Even with new data, the Fermi Bubbles elude explanation.

Cosmic Mystery

Equipped with new data, astronomers hoped to make better sense of the Fermi Bubbles, a giant pair of high-energy blobs that appear to originate from the black hole at the center of the Milky Way.

But that didn't quite happen, according to Space.com. The goal was to trace the origins of the bubbles, which have baffled scientists since they were first spotted in 2010, as well as the gamma rays they seemed to generate. Scientists were armed with the discovery of high-energy neutrinos emanating from the bubbles, but in the end couldn't come up with a way to reconcile the data with any hypotheses about what the bubbles are or where they came from.

Step By Step

As scientists rule out hypothesis after hypothesis about the Fermi Bubbles, they inch closer to a feasible explanation. They haven't reached that point yet, though — Space.com reports that we're still in the dark on a number of key questions about the bizarre energy bubbles.
────────────────────────────────────────
PROBLEM SET:
1 – Copy out the Fermi Bubbles passage in full, word for word.
2 – Count the lines in the records below that contain the string "Углеводы", matching case, and reply with only that number.

ENTRIES SUPPLIED:
────────────────────────────────────────
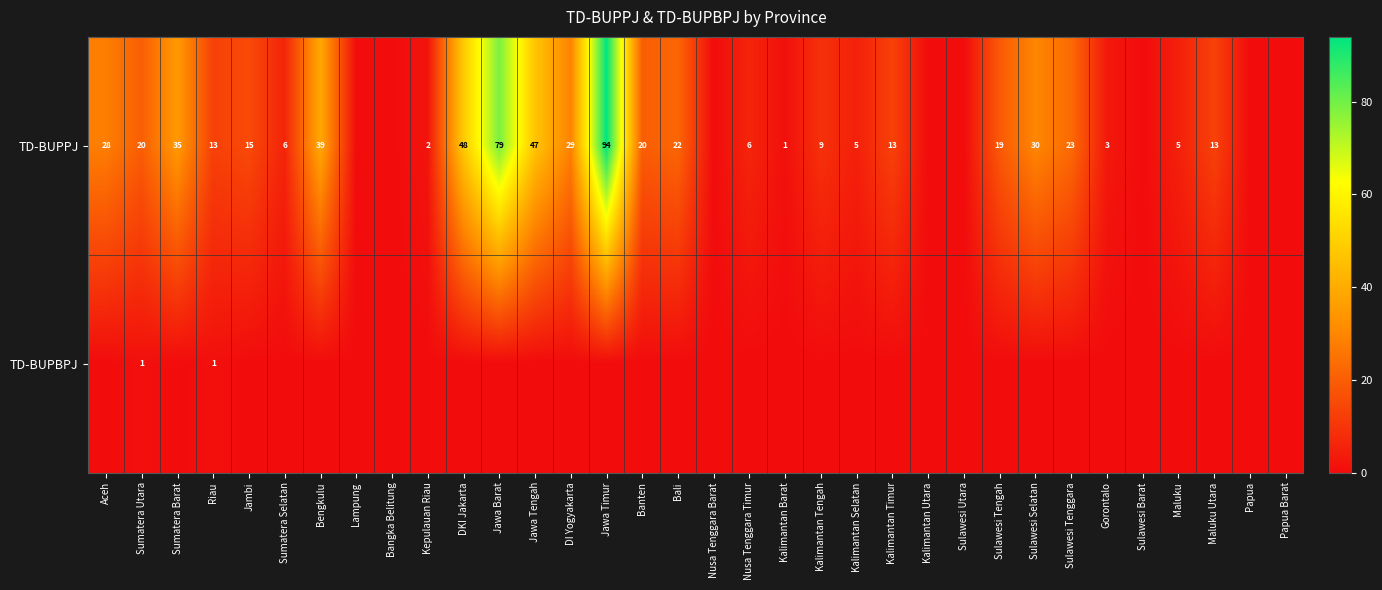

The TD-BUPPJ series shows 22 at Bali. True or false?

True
────────────────────────────────────────
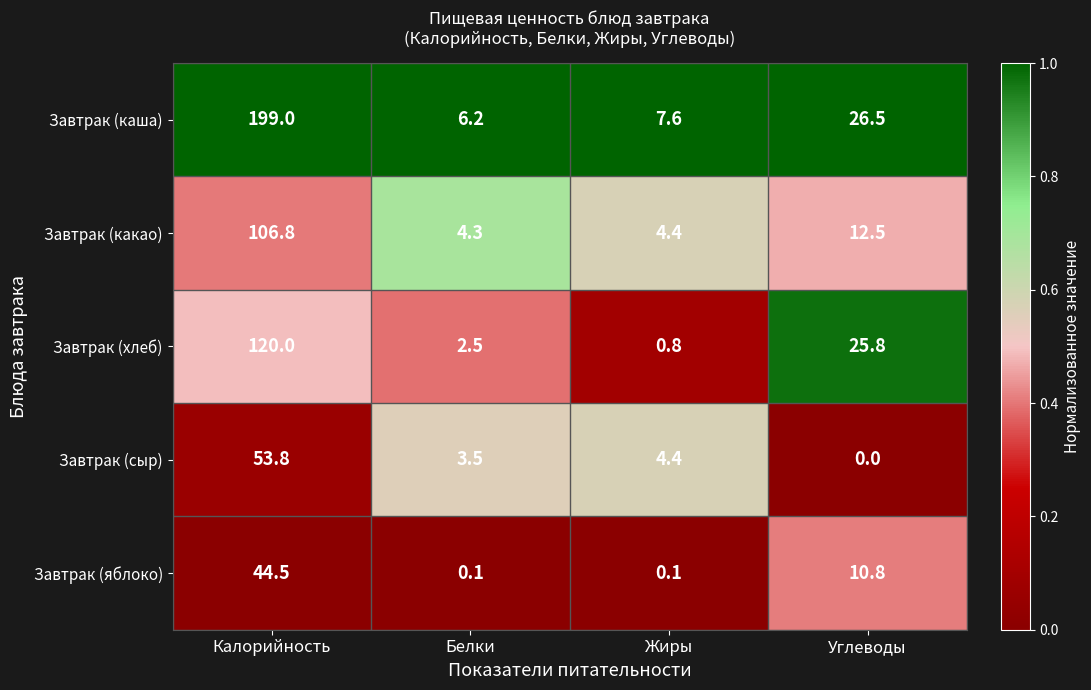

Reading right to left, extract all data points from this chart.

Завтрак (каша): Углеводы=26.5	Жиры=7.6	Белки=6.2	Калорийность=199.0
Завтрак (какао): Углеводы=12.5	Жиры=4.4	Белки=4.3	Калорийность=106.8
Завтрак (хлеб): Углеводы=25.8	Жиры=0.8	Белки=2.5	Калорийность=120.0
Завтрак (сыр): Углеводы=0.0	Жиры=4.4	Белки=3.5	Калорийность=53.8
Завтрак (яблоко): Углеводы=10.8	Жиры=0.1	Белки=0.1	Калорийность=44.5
────────────────────────────────────────
ANSWERS TO THE EXERCISE:
1 –
Even with new data, the Fermi Bubbles elude explanation.

Cosmic Mystery

Equipped with new data, astronomers hoped to make better sense of the Fermi Bubbles, a giant pair of high-energy blobs that appear to originate from the black hole at the center of the Milky Way.

But that didn't quite happen, according to Space.com. The goal was to trace the origins of the bubbles, which have baffled scientists since they were first spotted in 2010, as well as the gamma rays they seemed to generate. Scientists were armed with the discovery of high-energy neutrinos emanating from the bubbles, but in the end couldn't come up with a way to reconcile the data with any hypotheses about what the bubbles are or where they came from.

Step By Step

As scientists rule out hypothesis after hypothesis about the Fermi Bubbles, they inch closer to a feasible explanation. They haven't reached that point yet, though — Space.com reports that we're still in the dark on a number of key questions about the bizarre energy bubbles.

2 – 5